# Moving To Italy Need Some Help and Advice!!!



## falconer (May 27, 2009)

Hi everyone myself and my family are looking to relocate from the UK to Italy in August of this year, but we are really struggling with finding schools in the Lombardia region. Can any one give any good websites or recommend any good schools in that area, as our son is also autistic so finding a good school for him is very important to help him settle in quicker! Our son is 8 years old and our daughter is 11. Any help or advice anyone could give would be greatly appreciated! Does anyone also know of any Falconry Centers in that region as I am a keen Falconer! or any Zoo's would be good too! john


----------



## bahamut (May 28, 2009)

falconer said:


> Hi everyone myself and my family are looking to relocate from the UK to Italy in August of this year, but we are really struggling with finding schools in the Lombardia region. Can any one give any good websites or recommend any good schools in that area, as our son is also autistic so finding a good school for him is very important to help him settle in quicker! Our son is 8 years old and our daughter is 11. Any help or advice anyone could give would be greatly appreciated! Does anyone also know of any Falconry Centers in that region as I am a keen Falconer! or any Zoo's would be good too! john


Hi John , now I'm at my workplace and I can't do any researches but this evening I will google out something and will see what comes out. 

Bye


----------



## falconer (May 27, 2009)

Thank you very much look forward to hearing from you

John


----------



## bahamut (May 28, 2009)

falconer said:


> Thank you very much look forward to hearing from you
> 
> John


after a quick search i found two school that can interest you on this link

Progetto RETE DI SCUOLE per l'autismo

ISTITUTO SCOLASTICO COMPRENSIVO Materna - Elementare - Media "BRUNO MUNARI"	
Via dei Salici 2 
20152 

ISTITUTO COMPRENSIVO STATALE Scuola Elementare e Media "FABIO FILZI" 
Via Ravenna 15

My advise is to go in Milan also because there will be the expo 2015 and will be easyier to find a Job. You should avoid Naples, it is not a nice place to stay. 
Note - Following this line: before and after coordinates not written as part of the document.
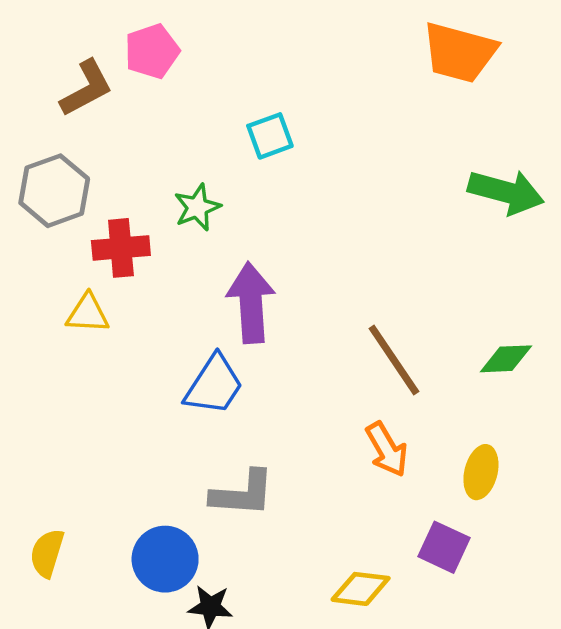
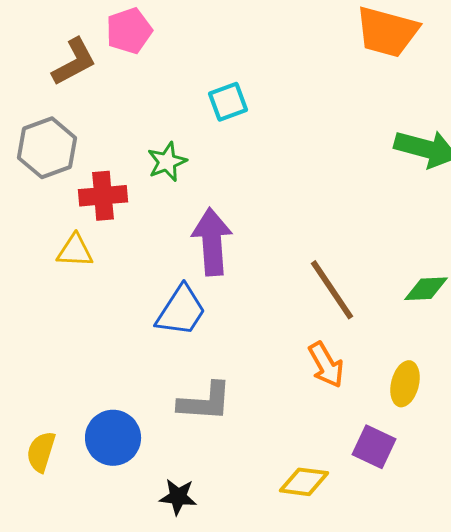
blue circle: (165, 559) -> (113, 438), moved

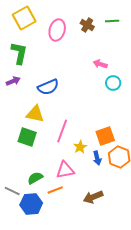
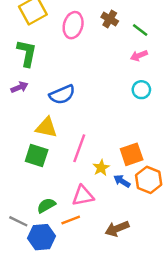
green line: (112, 21) -> (140, 30), moved, turned 40
pink arrow: (100, 64) -> (139, 56), moved, turned -40
blue arrow: (97, 158) -> (122, 181), turned 136

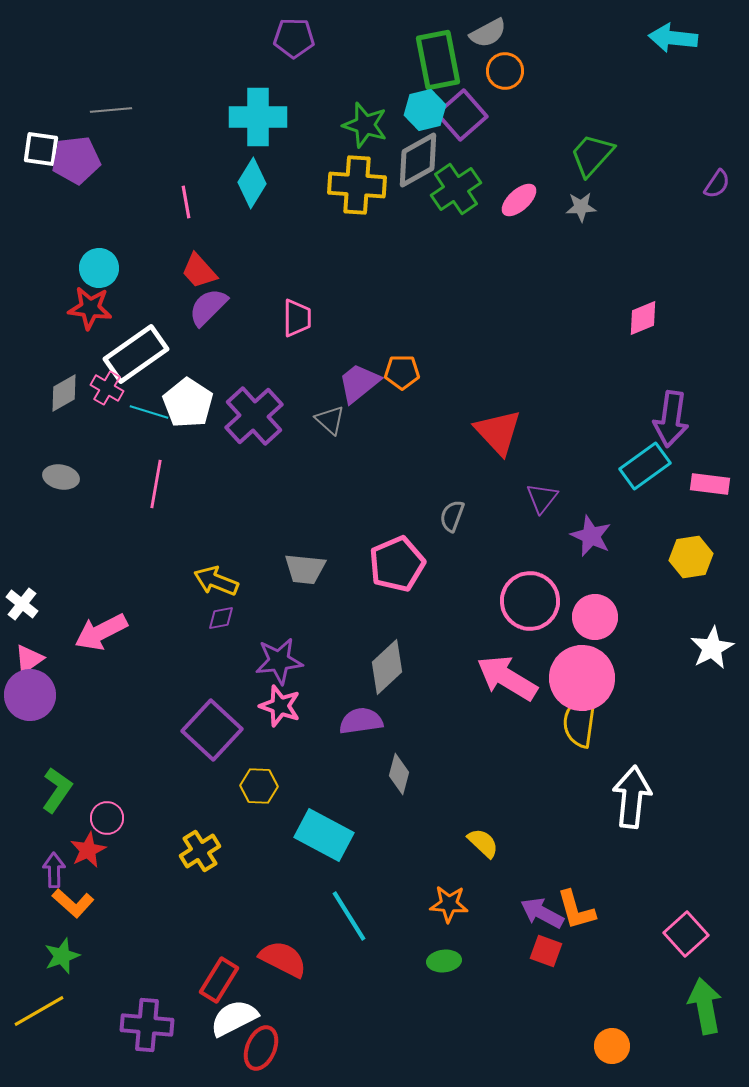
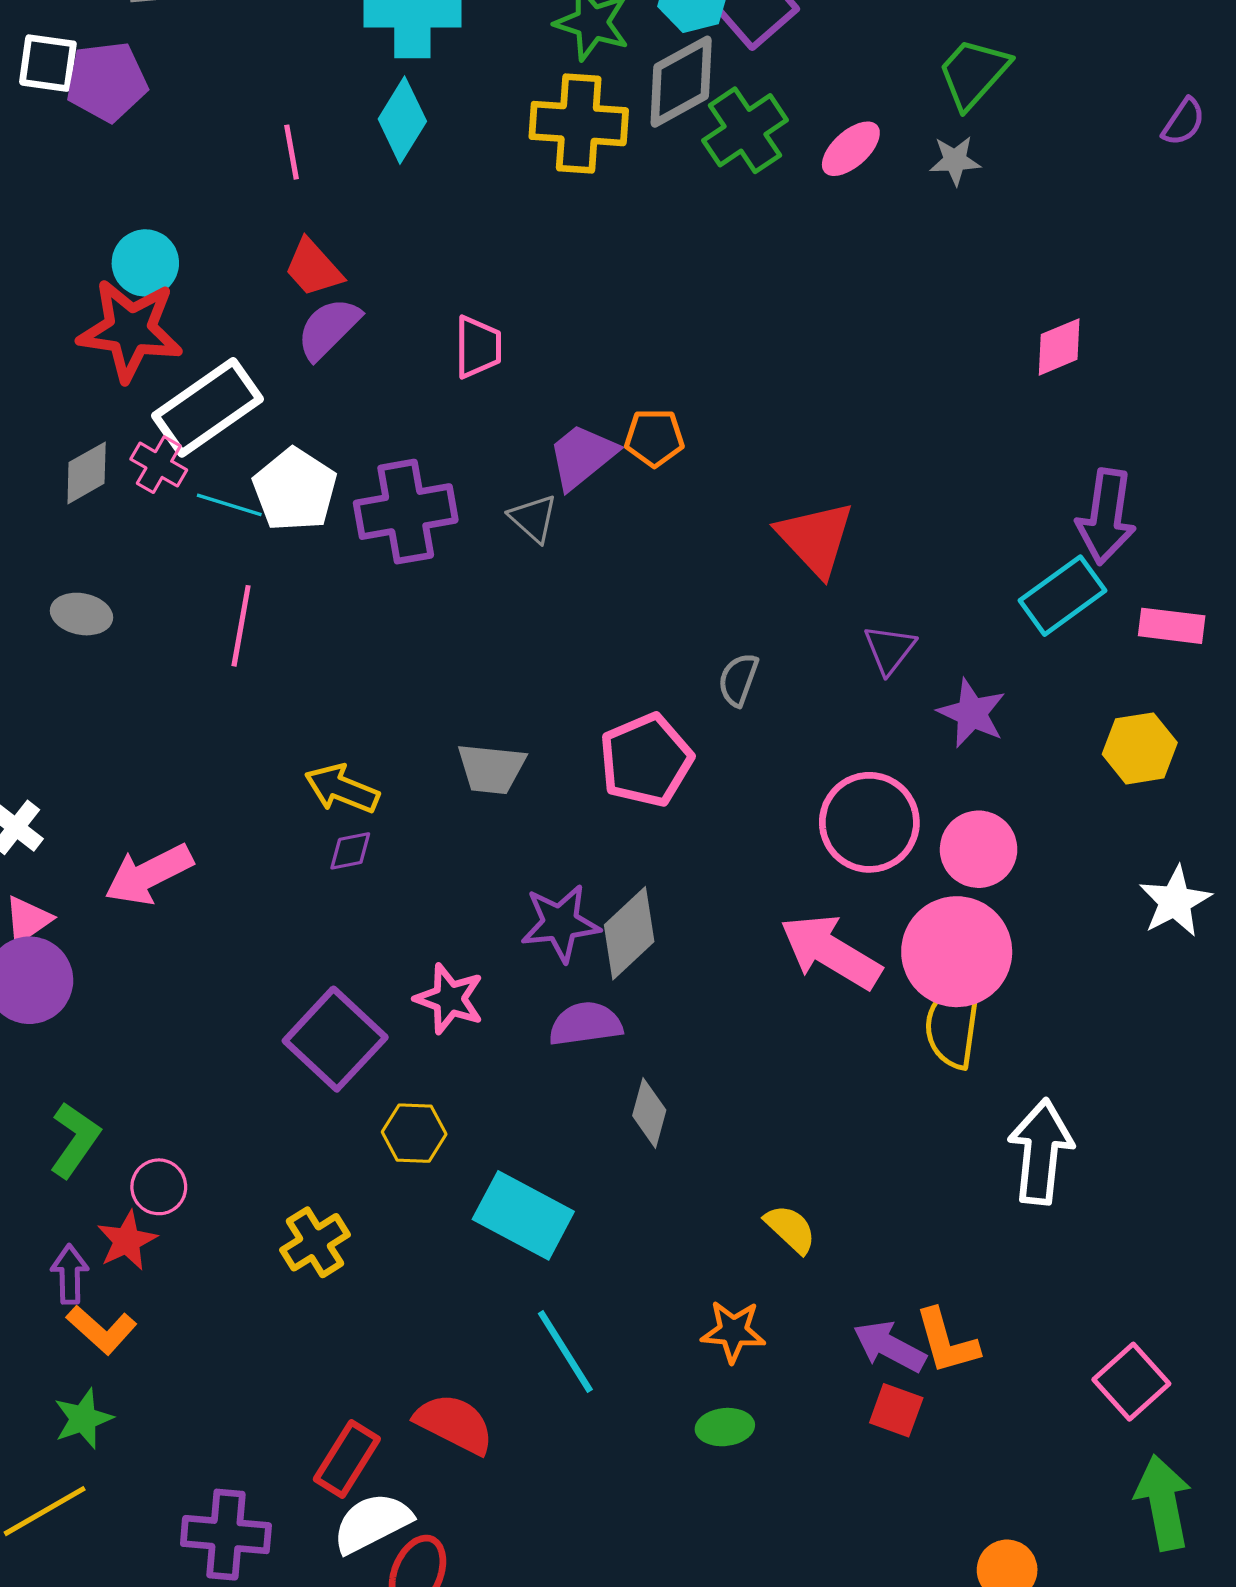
red star: (90, 308) -> (130, 330), size x1.4
purple cross: (254, 416) -> (406, 512), turned 32
purple star: (279, 661) -> (560, 923), moved

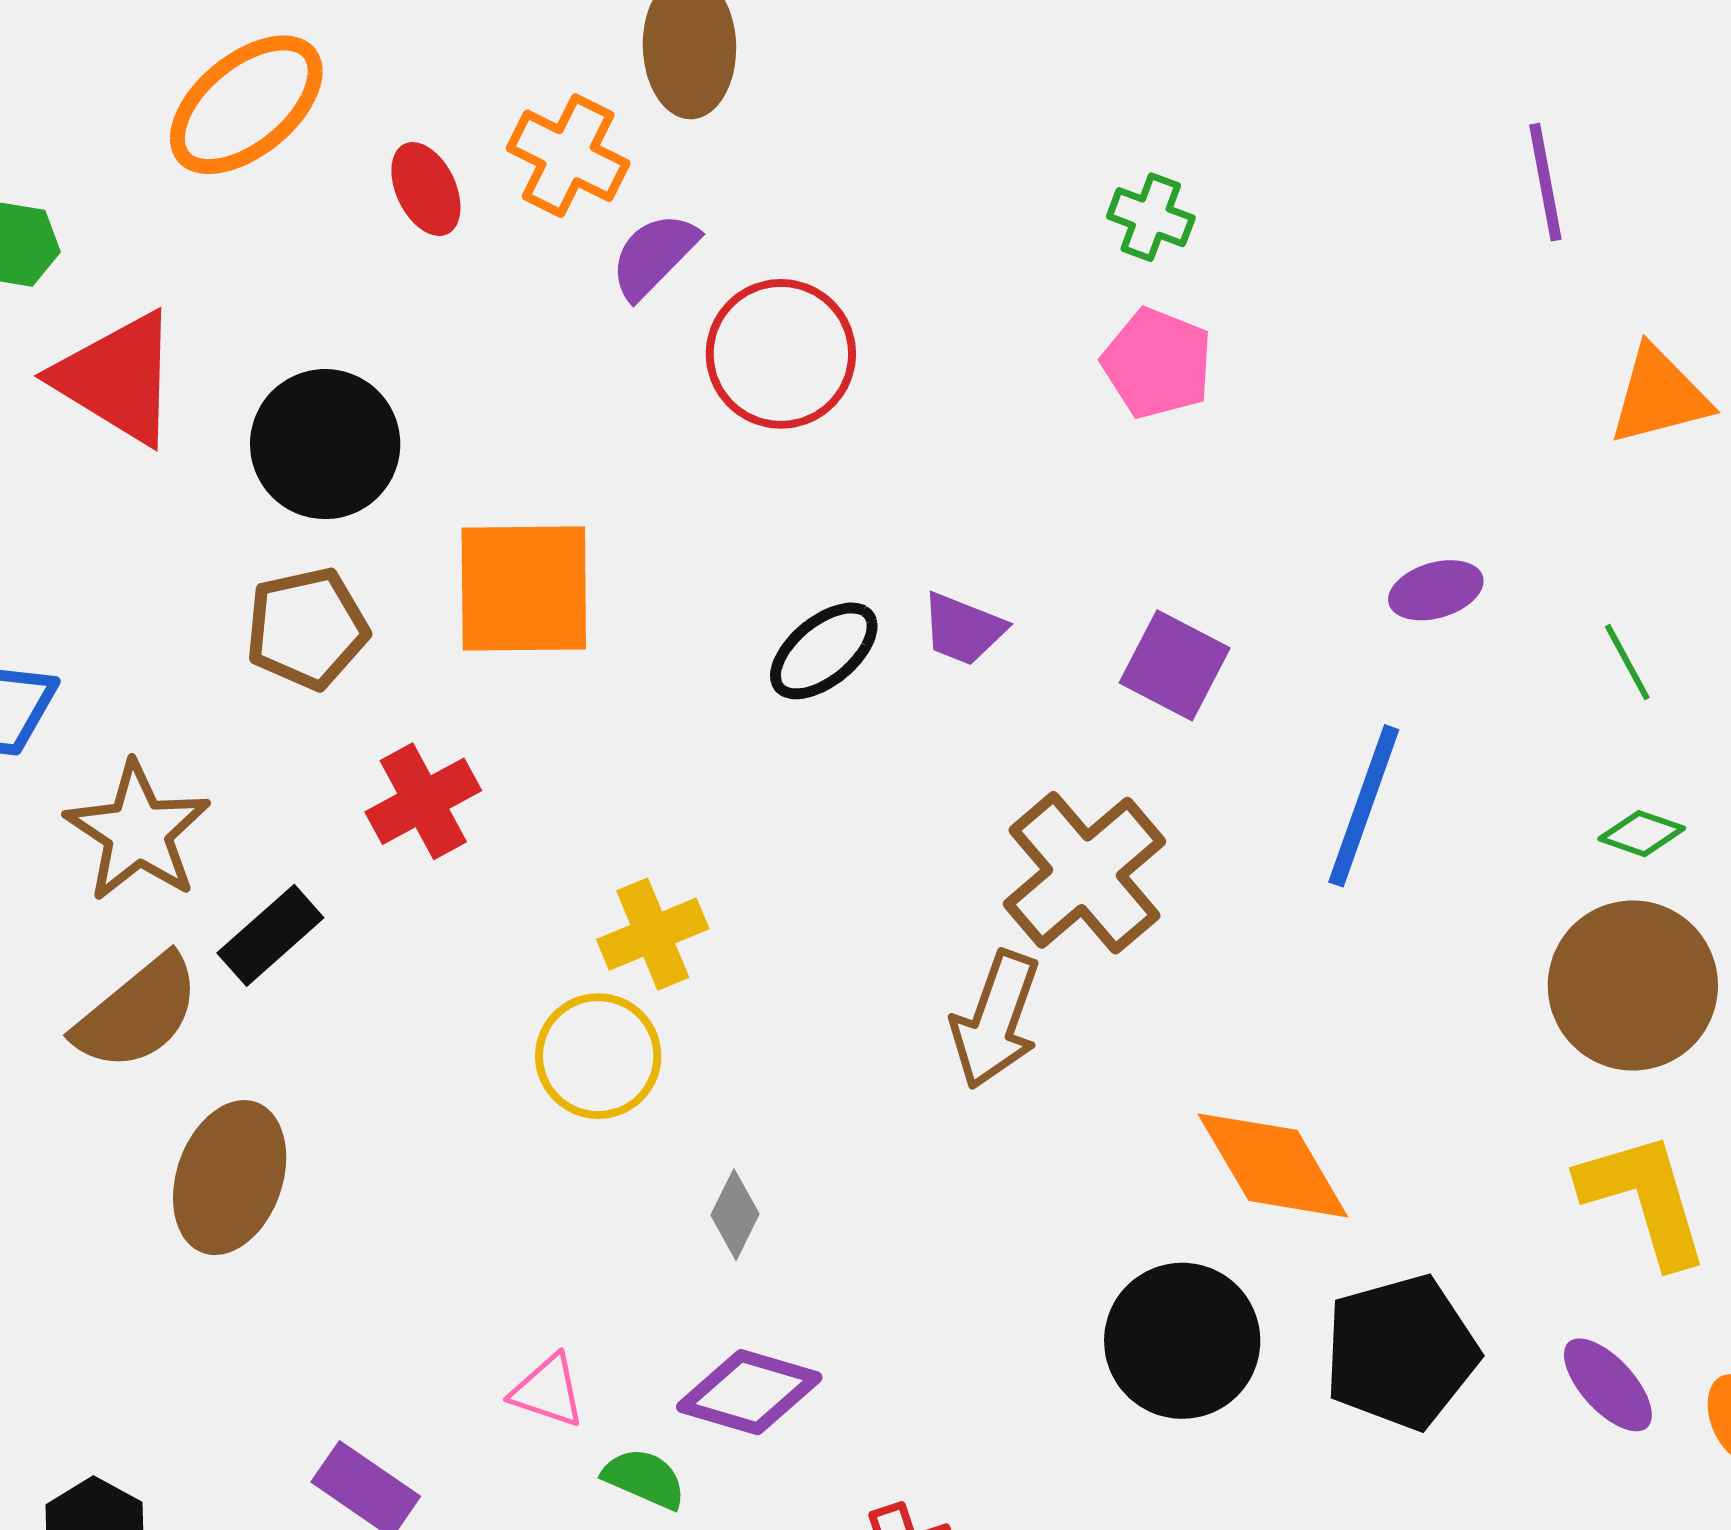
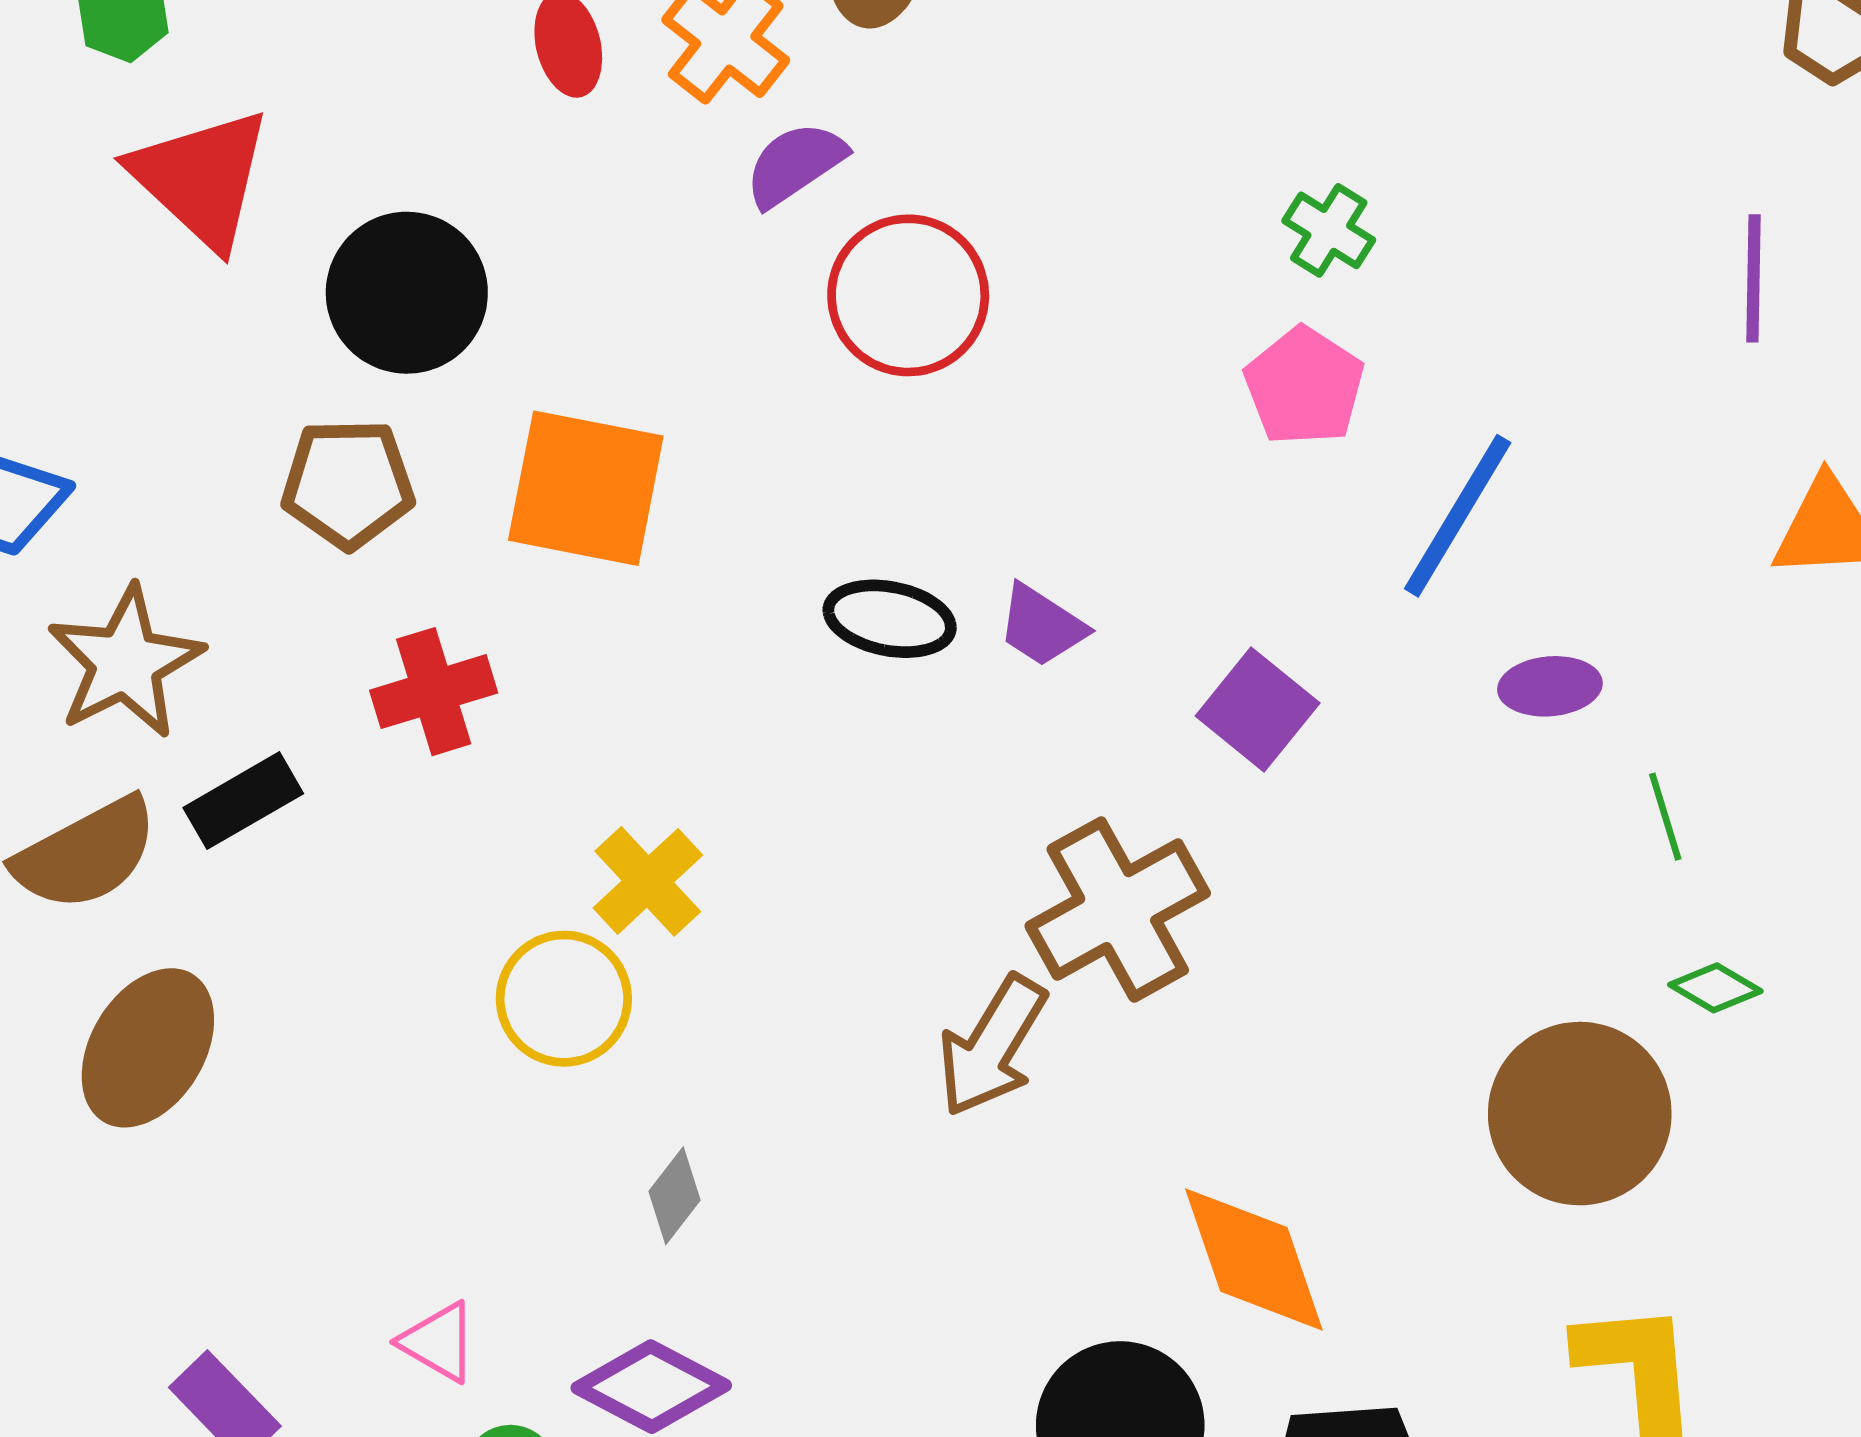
black ellipse: (824, 651) -> (890, 619), turned 39
green line: (1627, 662) -> (1665, 817), moved
blue line: (1364, 806) -> (1458, 516), moved
yellow cross: (653, 934) -> (648, 881), turned -32
brown circle: (1633, 985) -> (1580, 1114), moved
The second one in particular seems to have around 15 autistic children and it organises courses that speaks about the patology so it seem they know what they teach. 

For your daughter a good choice cuold be the scuola media mauri located in Via Angelo Mauri, 10. 

Lombardia and Veneto have the best schools according to a recent research.

As for you...you do a pretty strange job, never heard about that till now. I cant help you for that. 

Ciao!


----------



## bahamut (May 28, 2009)

i've spoken about Naples because I read you on the other thread.


----------